Taking further advantage of the tumultuous state Ukraine was in, Russia annexed Crimea in 2014. The annexation of the Crimean peninsula had unexpected results, however. It drew much of Ukraine closer to the West. Donetsk and Luhansk became warzones with Russian-backed separatists destabilizing the regions.

The United Kingdom and the United States, among other world-leading economies, began investing large amounts into Ukraine’s military. Its forces were much stronger and better equipped than the military Russia faced in 2014. Putin knew this and after many years of consideration began amassing large swaths of troops on Ukraine’s border with Belarus and Russia. Finally, Putin ordered a full-scale invasion of Ukraine on February 24, 2022.

Since the invasion, any semblance of control has been difficult to establish. The Ukrainian army has trumped most of the world’s expectations — especially Putin’s. It is now increasingly apparent that Putin must come to terms with the fact that Ukraine will never belong to Russia.

Summary

From the time of the Kievan Rus until now, Ukraine had a tumultuous history. Many nationalities and ethnicities from the Khazars, Cossacks, Vikings, to the Mongols, Poles, and Lithuanians, to name but a few, all collided here. It is therefore very difficult to trace any coherent line between these nations, let alone make injunctions based on them that would justify annexing sovereign states. If we were to do so, we would have to question many of the borders in Europe — and, moreover, the world.
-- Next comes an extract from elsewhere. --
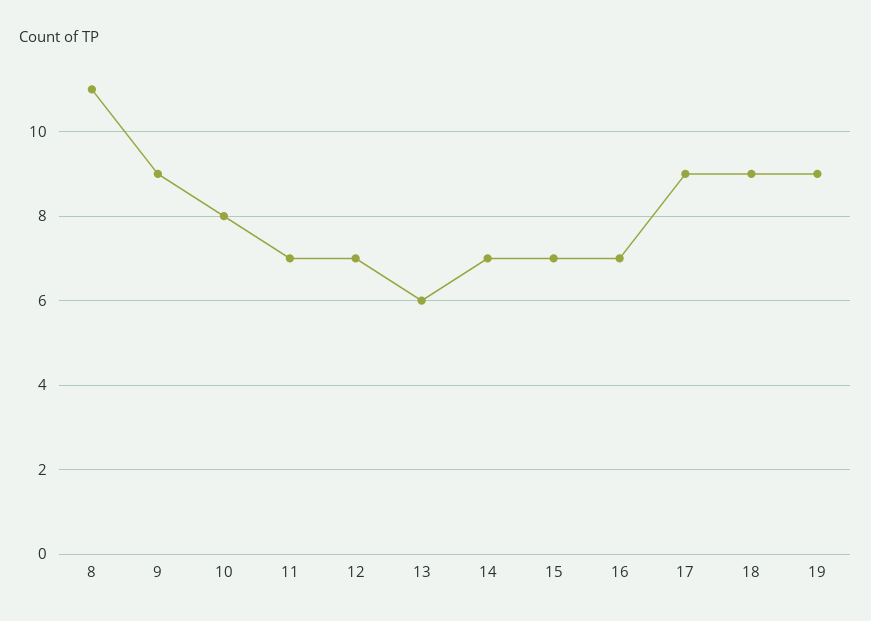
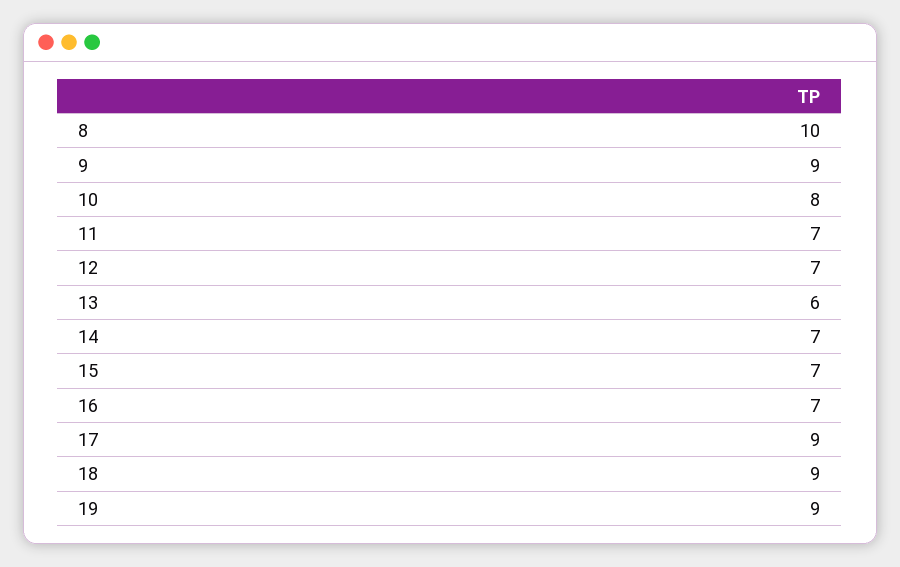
8: 11 -> 10

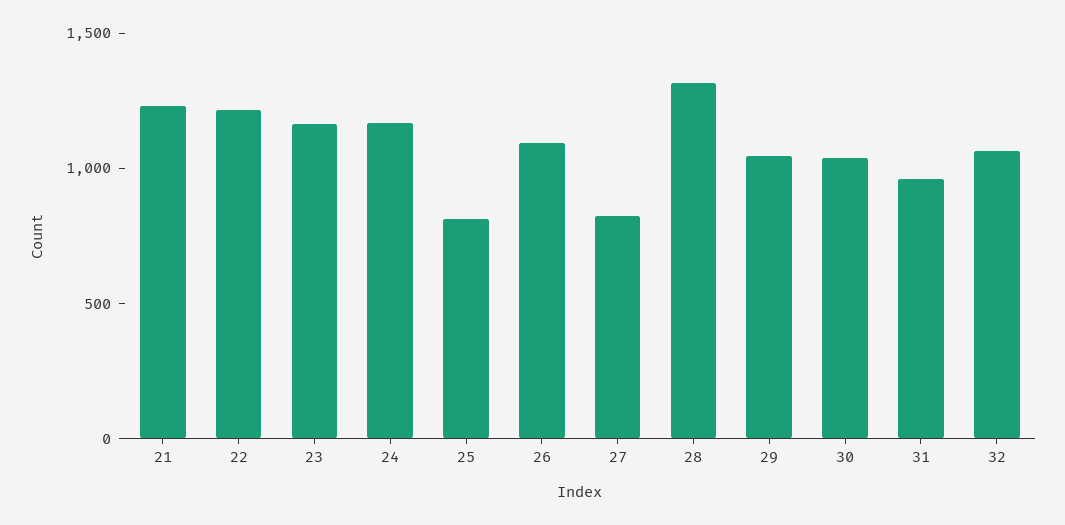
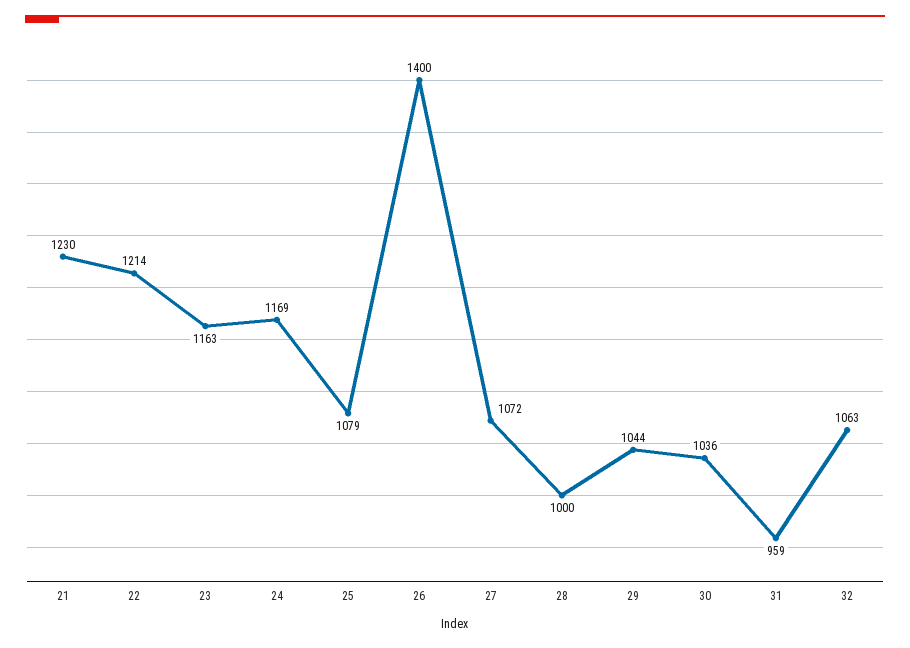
25: 800 -> 1079
26: 1100 -> 1400
27: 800 -> 1072
28: 1300 -> 1000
Ukraine’s recent history is riddled with injustices inflicted on it by Russia. Putin’s claims to Ukrainian lands are therefore not only unfounded but put to international attention Russia’s moral accountability to Ukraine and the necessity of paying significant reparations to Ukraine for its long history of aggression toward its people.

Both Stalin and Hitler sought to claim the breadbasket of Europe for themselves which resulted in the death of millions. Today, Putin is aiming to do the same. And it is now clear that Putin, too, must learn the hard way that Ukrainians value their sovereignty more than life itself.